Post date: 25-Oct-2012 18:15:26

...the first of many, hopefully. Click here to experience a little Marble Madness.

Valuable lessons learned:

1. My previous clumsy hacks on camera control need to be rewritten - and as is usually the case, the solution was elegantly simple. (I simply move the camera to the ball and then pull back by the desired distance; rotating the camera in response to mouse actions is simple - the only tricky part was picking World rotation for rotation around the 'up' vector, and local rotation for rotation around the 'right' vector, to give a natural orientation.)

2. Adding a damping force made falling look dumb, and surface friction doesn't make any difference to rolling speed - what I needed to tweak to stop it rolling (realistically, but annoyingly) out of control was drag - both the regular and angular kinds.

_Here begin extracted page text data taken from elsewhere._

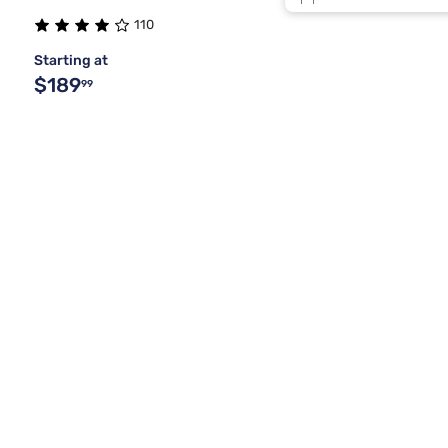
Light Wood
110
Starting at
Lt Beige
$189
99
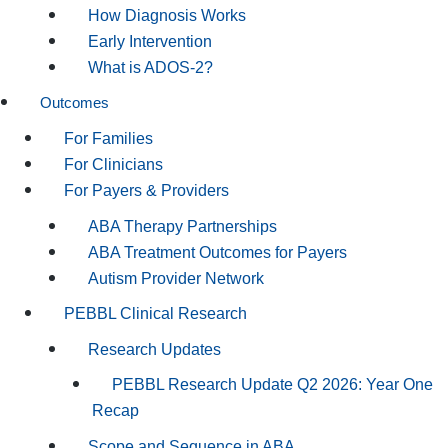
How Diagnosis Works
Early Intervention
What is ADOS-2?
Outcomes
For Families
For Clinicians
For Payers & Providers
ABA Therapy Partnerships
ABA Treatment Outcomes for Payers
Autism Provider Network
PEBBL Clinical Research
Research Updates
PEBBL Research Update Q2 2026: Year One
Recap
Scope and Sequence in ABA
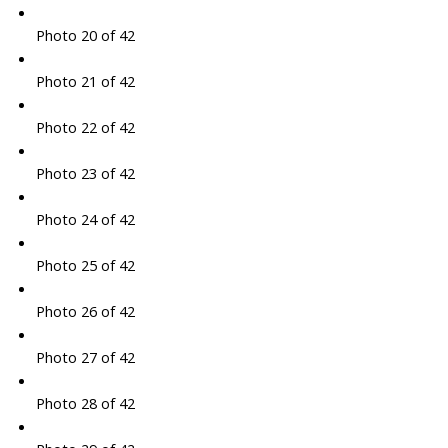
Photo 20 of 42
Photo 21 of 42
Photo 22 of 42
Photo 23 of 42
Photo 24 of 42
Photo 25 of 42
Photo 26 of 42
Photo 27 of 42
Photo 28 of 42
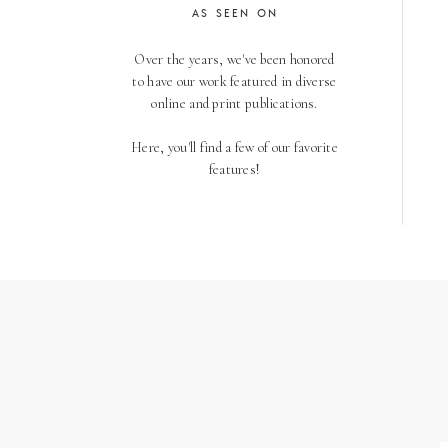
AS SEEN ON
Over the years, we've been honored
to have our work featured in diverse
online and print publications.
Here, you'll find a few of our favorite
features!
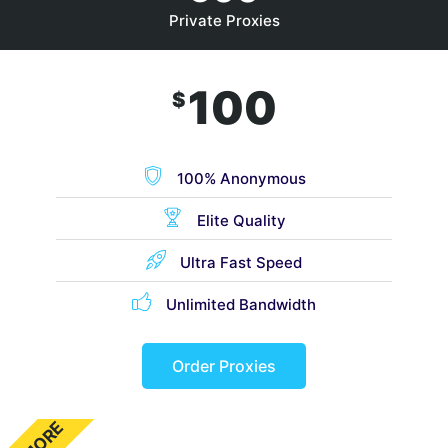
Private Proxies
100
$
100% Anonymous
Elite Quality
Ultra Fast Speed
Unlimited Bandwidth
Order Proxies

3. Simple is usually best. For example, the ball moves by apply a force in a direction - the direction is a vector based on the 'forward' direction of the camera. Players don't expect to be pushing 'away' from the camera, though - they expect 'forward' across the terrain (which depending on how steeply down the player is looking, might be a two very different things). So I need to split the camera's forward vector into its vertical and horizontal components - hmm, do I do a Vector3.Project, or something? Simplest solution is to just zero out the 'y' component of the camera vector and renormalise - super simple.

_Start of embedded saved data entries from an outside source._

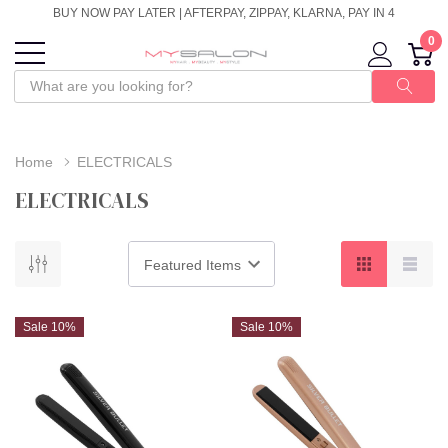
BUY NOW PAY LATER | AFTERPAY, ZIPPAY, KLARNA, PAY IN 4
0
Home
ELECTRICALS
ELECTRICALS
Sale 10%
Sale 10%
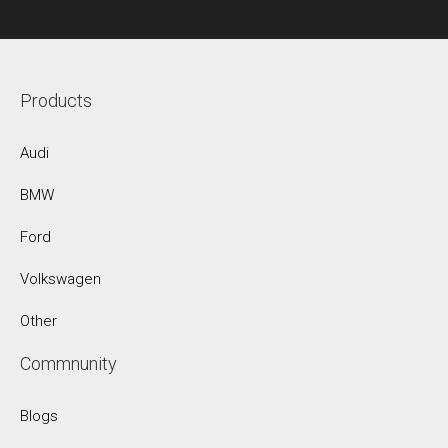
Products
Audi
BMW
Ford
Volkswagen
Other
Commnunity
Blogs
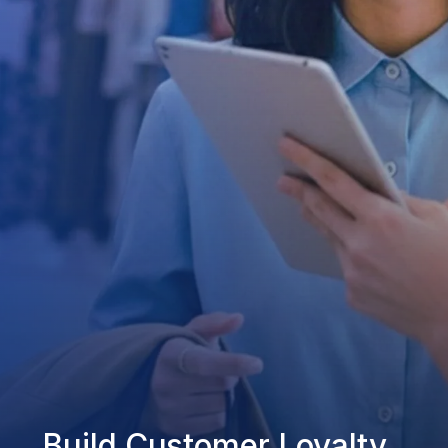
Build Customer Loyalty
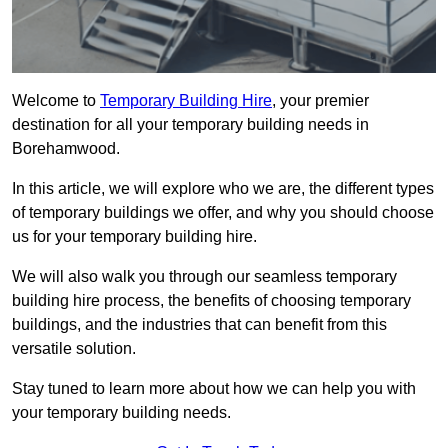
Welcome to
Temporary Building Hire
, your premier
destination for all your temporary building needs in
Borehamwood.
In this article, we will explore who we are, the different types
of temporary buildings we offer, and why you should choose
us for your temporary building hire.
We will also walk you through our seamless temporary
building hire process, the benefits of choosing temporary
buildings, and the industries that can benefit from this
versatile solution.
Stay tuned to learn more about how we can help you with
your temporary building needs.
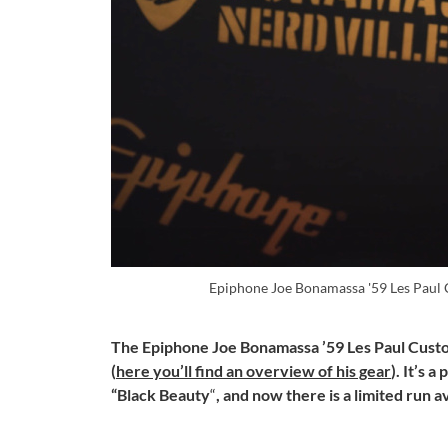
Epiphone Joe Bonamassa '59 Les Paul
The Epiphone Joe Bonamassa ’59 Les Paul Custo
(
here you’ll find an overview of his gear
). It’s 
“Black Beauty
“
, and now there is a limited run av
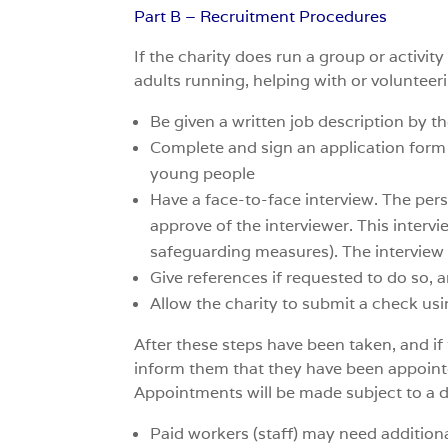
Part B – Recruitment Procedures
If the charity does run a group or activi
adults running, helping with or volunteeri
Be given a written job description by th
Complete and sign an application form /
young people
Have a face-to-face interview. The pers
approve of the interviewer. This intervi
safeguarding measures). The interview wi
Give references if requested to do so, 
Allow the charity to submit a check us
After these steps have been taken, and if
inform them that they have been appointe
Appointments will be made subject to a 
Paid workers (staff) may need addition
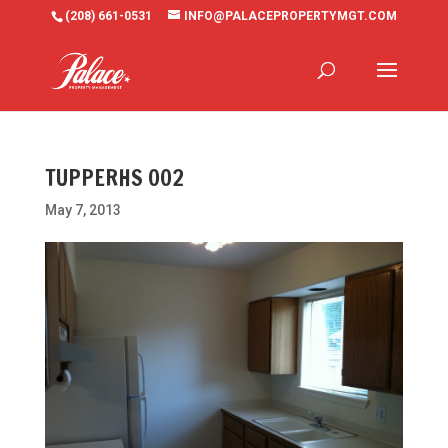
(208) 661-0531
INFO@PALACEPROPERTYMGT.COM
TUPPERHS 002
May 7, 2013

4, Gizmos - super useful. I have a gizmo pointing out of the ball in the direction of force, which makes debugging a heap easier.

UPDATE

I've added some debugging while exploring a Chrome+OSX+WebPlayer bug - turns out to be a known issue regarding that combination.

I've also added cheesy translucency so that terrain doesn't block visibility - I learned a heap about Z ordering, Unity's transparent textures and created my first shader to get this in place - all valuable lessons.